Absences may disqualify disabled employee
Employees who suffer from disabilities as defined in the ADA or serious health conditions as defined in the FMLA enjoy some job protections. But those protections are not unlimited.
Protections include the right to reasonable accommodations to perform the essential functions of a job under the ADA and the right to return to one’s job or an equivalent one after taking FMLA leave.
However, an employer may be legally entitled to fire an employee whose condition means she will be frequently absent following FMLA leave or can’t perform essential functions of the job because of disability-related absences. Here’s how that played out in a recent case.

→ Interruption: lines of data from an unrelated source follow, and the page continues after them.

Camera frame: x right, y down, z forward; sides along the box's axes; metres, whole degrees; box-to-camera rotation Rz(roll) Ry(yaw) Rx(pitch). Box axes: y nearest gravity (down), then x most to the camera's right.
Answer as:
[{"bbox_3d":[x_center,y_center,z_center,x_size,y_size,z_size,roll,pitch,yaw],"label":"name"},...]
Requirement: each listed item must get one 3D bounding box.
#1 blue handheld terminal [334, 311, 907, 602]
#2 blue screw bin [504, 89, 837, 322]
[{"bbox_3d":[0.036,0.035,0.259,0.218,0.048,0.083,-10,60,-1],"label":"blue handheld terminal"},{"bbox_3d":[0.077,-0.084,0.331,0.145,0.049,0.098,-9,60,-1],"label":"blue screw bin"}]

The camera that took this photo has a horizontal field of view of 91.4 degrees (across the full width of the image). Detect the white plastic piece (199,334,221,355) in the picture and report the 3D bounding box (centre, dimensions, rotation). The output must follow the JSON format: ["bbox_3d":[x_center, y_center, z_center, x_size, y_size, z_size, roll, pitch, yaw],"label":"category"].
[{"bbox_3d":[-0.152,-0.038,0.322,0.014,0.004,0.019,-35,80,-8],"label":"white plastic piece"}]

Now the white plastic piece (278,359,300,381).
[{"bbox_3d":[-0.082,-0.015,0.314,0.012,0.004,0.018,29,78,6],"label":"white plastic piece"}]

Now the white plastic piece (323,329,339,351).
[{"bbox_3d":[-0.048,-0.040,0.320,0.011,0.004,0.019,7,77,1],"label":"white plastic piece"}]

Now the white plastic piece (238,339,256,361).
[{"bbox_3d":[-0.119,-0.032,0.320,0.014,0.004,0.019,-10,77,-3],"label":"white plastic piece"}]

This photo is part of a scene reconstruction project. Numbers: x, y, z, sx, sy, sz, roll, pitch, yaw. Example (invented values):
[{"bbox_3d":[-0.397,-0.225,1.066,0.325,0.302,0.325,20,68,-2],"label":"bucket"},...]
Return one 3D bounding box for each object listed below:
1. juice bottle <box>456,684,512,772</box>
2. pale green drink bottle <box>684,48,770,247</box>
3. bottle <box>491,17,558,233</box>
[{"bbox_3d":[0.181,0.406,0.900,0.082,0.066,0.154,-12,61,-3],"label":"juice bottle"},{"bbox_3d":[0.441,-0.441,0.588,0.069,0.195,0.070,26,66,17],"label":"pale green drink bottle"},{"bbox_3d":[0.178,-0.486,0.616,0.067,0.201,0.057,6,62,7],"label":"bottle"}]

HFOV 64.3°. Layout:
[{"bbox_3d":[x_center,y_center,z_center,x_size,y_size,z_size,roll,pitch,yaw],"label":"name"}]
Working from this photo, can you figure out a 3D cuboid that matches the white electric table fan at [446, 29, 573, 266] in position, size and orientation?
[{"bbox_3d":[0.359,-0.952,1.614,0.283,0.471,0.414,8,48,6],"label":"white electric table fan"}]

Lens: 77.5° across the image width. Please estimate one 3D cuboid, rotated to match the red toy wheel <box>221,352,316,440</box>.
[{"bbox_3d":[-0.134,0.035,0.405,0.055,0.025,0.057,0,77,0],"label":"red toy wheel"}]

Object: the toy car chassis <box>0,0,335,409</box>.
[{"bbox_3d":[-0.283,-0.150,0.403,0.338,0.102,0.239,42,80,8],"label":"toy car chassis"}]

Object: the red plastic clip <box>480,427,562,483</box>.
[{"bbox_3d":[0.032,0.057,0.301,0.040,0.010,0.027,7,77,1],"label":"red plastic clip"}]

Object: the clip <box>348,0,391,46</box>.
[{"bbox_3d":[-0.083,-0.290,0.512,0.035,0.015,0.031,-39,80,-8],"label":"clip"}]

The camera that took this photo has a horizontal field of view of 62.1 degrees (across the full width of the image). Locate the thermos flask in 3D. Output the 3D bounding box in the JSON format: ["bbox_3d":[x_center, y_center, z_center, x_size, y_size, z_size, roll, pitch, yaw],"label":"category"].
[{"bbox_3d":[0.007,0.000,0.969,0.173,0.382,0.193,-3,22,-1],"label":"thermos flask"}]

Recent case: Joanne took FMLA leave for a serious health condition. Her doctors certified she would need to continue taking time off for additional treatment once she returned to work.
Her employer concluded that Joanne could not return to her job as a supervisor because continued absences would mean she was not qualified to perform the job. After all, supervision requires being present at work. Joanne was terminated and she sued.
The employer argued it could not come up with an accommodation that allowed Joanne to miss work without advance notice and still supervise subordinates. Thus, it reasoned, Joanne was not a qualified employee under the ADA, nor was she entitled to reinstatement to a job that she could no longer do due to continued absences.
The court agreed and dismissed Joanne’s lawsuit. (Ogden v. PUD, 9th Cir., 2018)
Final note: For jobs that require a worker’s physical presence, attendance remains an essential function. Yes, the worker may be entitled to 12 weeks of FMLA leave until that leave has been exhausted. But she may not always get her job back.